## Qué se pide
Responde estas preguntas con datos del fragmento sobre los samurais:
(a) ¿Qué le responde la mujer al oficial sobre la muerte de su marido?
(b) ¿En qué reside la fortaleza, según el fragmento?
(c) ¿Qué le restringe por completo al oficial la mujer que lo aloja?

## Fragmento de página
--------
Los samurais le dan auténticas palizas cuando quieren enseñarle su forma de combatir. Él quiere prever cuál va a ser el siguiente movimiento de su oponente, pero es un error. “Cuando se lucha no se piensa”. Está acostumbrado a otro tipo de lucha, menos rápida, que permite calcular la reacción del enemigo aunque sea por unos breves momentos. Pero en este tipo de enfrentamiento hay que dejarse llevar por el instinto, atacar sin esperar respuesta, no dar tregua. La destreza y la pericia llegan con la práctica constante. Pensé que esta forma de luchar se puede aplicar al resto de las cosas de la vida: a veces hay que iniciar la acción sin darle más vueltas, ante cualquier problema que se nos plantee hay que actuar con firmeza, sin dudar, con el sentimiento. El cerebro ya procesará todo después.

Por eso en la lucha, tal y como la conciben los samurais, lo importante es tener la cabeza despejada y el corazón limpio. “Buscar la quietud de la mente, dedicarse a un cúmulo de normas morales”. Los valores, que le dan sentido a todo y cimentan nuestra existencia, nos procuran paz espiritual.

El oficial se aloja en la casa de la mujer cuyo marido mató él en combate. Se extraña de que no le guarde rencor, que sólo haya dolor en ella. “Él cumplió con su deber y tú cumpliste con el tuyo”, es todo lo que tiene que decir al respecto. El japonés vive en armonía consigo mismo, acepta con resignación las cosas que suceden en la vida sin oponerse a ellas, sobre todo cuando están más allá de lo que uno pueda hacer.

“Es aquí donde he podido conciliar un sueño tranquilo por primera vez en muchos años”, comenta la voz en off del protagonista. “Es un lugar lleno de espiritualidad, y aunque no sé si llegaré alguna vez a comprender, es innegable su poder”. La fortaleza reside en la disciplina y la templanza, y no en la violencia o el rencor.

Las conversaciones que tiene con Kasumoto, el jefe de los samurais, y la estricta disciplina impuesta por la mujer que lo aloja, que le restringe el consumo de alcohol por completo, van transformando su mente y su cuerpo hasta hacer de él un hombre nuevo.
--------
## Registros

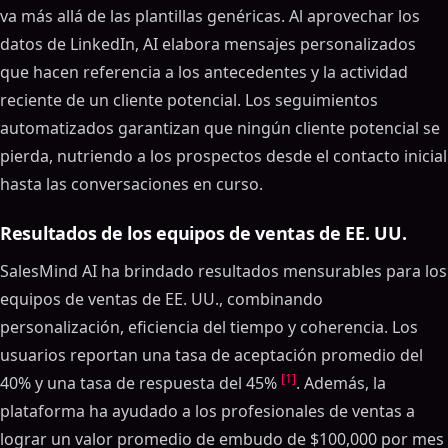
va más allá de las plantillas genéricas. Al aprovechar los
datos de LinkedIn, AI elabora mensajes personalizados
que hacen referencia a los antecedentes y la actividad
reciente de un cliente potencial. Los seguimientos
automatizados garantizan que ningún cliente potencial se
pierda, nutriendo a los prospectos desde el contacto inicial
hasta las conversaciones en curso.
Resultados de los equipos de ventas de EE. UU.
SalesMind AI ha brindado resultados mensurables para los
equipos de ventas de EE. UU., combinando
personalización, eficiencia del tiempo y coherencia. Los
usuarios reportan una tasa de aceptación promedio del
[1]
40% y una tasa de respuesta del 45%
. Además, la
plataforma ha ayudado a los profesionales de ventas a
lograr un valor promedio de embudo de $100,000 por mes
--------
## Ejercicio resuelto
(a) "Él cumplió con su deber y tú cumpliste con el tuyo".
(b) En la disciplina y la templanza, y no en la violencia o el rencor.
(c) El consumo de alcohol.